第115話 休憩します
「へぇ……アンタもちゃんと貴族だった訳ね」
アーノルドの元へと潜入メンバーを全員連れてきたところ、キーニーが開幕で失礼なことを言っていた。いつも通りとはいえ、その憎まれ口は何とかした方がいいと思うんだが。
「はじめまして執事アーノルドさん。私はリリアナ・ローゼリア、ライト君の婚約者です」
「……すいません。リリアナ殿下の言葉は冗談ですので聞き流してください」
リリアナ殿下はアーノルドに向かって俺の婚約者とか言ってるし、それに対して申し訳なさそうに嘘であると謝っているアガルマ先輩がかわいそうである。
「森の中でずーっと待機、みたいなことにならなくて僕は安心したよ」
「アーノルドさん、食事まで頂いてありがとうございます」
スケールさんは室内という環境にリラックスした様子を見せ、スイッチさんは全員分の昼食を貰ったことに礼を言っていた。

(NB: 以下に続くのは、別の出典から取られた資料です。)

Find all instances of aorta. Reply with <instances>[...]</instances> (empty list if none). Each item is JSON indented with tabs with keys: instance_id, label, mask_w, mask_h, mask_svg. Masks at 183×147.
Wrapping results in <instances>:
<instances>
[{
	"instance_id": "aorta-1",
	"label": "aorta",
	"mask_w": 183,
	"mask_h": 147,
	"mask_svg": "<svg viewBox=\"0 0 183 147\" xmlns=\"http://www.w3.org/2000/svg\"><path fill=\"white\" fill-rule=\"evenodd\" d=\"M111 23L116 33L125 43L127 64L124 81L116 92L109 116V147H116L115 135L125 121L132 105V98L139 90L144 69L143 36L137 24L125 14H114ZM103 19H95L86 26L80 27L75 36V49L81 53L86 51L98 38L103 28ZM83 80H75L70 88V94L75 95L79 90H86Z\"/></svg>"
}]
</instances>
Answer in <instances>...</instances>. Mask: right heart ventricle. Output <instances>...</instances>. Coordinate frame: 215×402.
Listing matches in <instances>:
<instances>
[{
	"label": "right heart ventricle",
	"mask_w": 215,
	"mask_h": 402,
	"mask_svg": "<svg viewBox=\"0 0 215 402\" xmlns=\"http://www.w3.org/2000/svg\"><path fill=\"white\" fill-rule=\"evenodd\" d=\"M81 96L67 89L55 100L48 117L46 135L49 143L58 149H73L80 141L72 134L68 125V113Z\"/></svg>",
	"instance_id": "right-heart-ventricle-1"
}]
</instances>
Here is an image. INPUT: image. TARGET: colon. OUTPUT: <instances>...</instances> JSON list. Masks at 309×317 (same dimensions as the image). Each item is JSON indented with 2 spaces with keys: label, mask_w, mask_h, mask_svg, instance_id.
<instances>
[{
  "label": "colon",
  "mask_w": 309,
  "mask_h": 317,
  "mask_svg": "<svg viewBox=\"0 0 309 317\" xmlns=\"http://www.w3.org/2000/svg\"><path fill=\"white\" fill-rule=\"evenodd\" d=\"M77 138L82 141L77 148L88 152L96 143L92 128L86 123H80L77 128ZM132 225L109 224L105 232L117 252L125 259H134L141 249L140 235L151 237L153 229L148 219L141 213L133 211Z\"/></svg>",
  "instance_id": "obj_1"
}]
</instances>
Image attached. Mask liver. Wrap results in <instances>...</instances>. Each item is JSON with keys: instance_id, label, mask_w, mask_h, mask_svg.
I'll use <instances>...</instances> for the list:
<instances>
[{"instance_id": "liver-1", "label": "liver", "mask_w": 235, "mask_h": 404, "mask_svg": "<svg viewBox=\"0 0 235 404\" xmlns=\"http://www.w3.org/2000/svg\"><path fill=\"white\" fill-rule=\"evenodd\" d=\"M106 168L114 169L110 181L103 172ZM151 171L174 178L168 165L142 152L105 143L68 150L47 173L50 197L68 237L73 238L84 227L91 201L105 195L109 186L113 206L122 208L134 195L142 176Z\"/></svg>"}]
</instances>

目指すべき場所が王都であるため、このリースター子爵領であるマルフォスにいつまでも滞在する訳にはいかないが、休めるときに休める場所があるというのはいいことだ。本音は、無駄に豪華なのだからリースター邸宅でも奪って休憩所にしたいぐらいなのだが。
「……私も、これで帝国の間者という訳ですね」
温かいスープを全員分用意しながら微笑むアーノルドは、言葉とは裏腹にとても嬉しそうな顔をしていた。自惚れでなければ、俺に仲間ができたことに喜んでくれているのだと思う。アーノルドは既にリースター家の執事を引退しているが、俺のことをずっと気にかけてくれる唯一の身内みたいなものだ。
「それで、皆様はどこまで?」
「当然、ロンディーナだ」
「……今の王都ロンディーナは魔都ですよ?」
「それでも行くさ。俺は帝国の人間だからな」
「そうですか……」
アーノルドは純粋に俺の身の安全のことを心配してくれている。恐らく、アーノルドの言う通りリードラシュ王国の王都ロンディーナは既に魔都になっているのだろう。もしかしたら、住んでいる人間も外に出られないようになっていてもおかしくない。しかし、俺は帝国の偵察部隊としてロンディーナに乗り込むんだ。その程度では怯んでいられない。
「坊ちゃま、今のリースター邸宅にはレント・リースター様はおりません」
「……何故?」
あの男は強力な固有魔法を持っているが、戦争の前線に出るような人間ではないし、戦争中だからといって王都に籠って指揮を執るような人間でもない。レント・リースターは本質的に対応者でしかないはずだ。
「何故かまではわかりません。しかし、現嫡子であるエルス・リースター様が今はこの子爵領を取り仕切っておりまして……」
「成程な。だからこんな活気がない街になる訳だ」
ただの嫌味だ。
実際、国王が乱心せずに戦争中ではなかったら、エルスの統治でも問題は起きなかっただろうが、今の状況下ではどんな賢い領主がいてもただの木偶人形になるのが精々。なんだかんだと言っても、エルスは俺より頭もいいはずだ。
「取り敢えず、会ってみるよ。エルスに」
「よ、よろしいのですか?」
自分を廃嫡した時に散々なことをした相手だろうと、言いたげな顔をアーノルドはしているが、何度も言うが俺にとってはもう全て過去の出来事だ。
それに、半分しか血は繋がっていないし追放された時にあれだけの仕打ちをされたと言えども、相手は10年程度共に過ごした弟だ。全く楽しくなかった訳ではないし、憎み切れるものではない。
向こうが俺のことをどう思っているかは、別だけどな。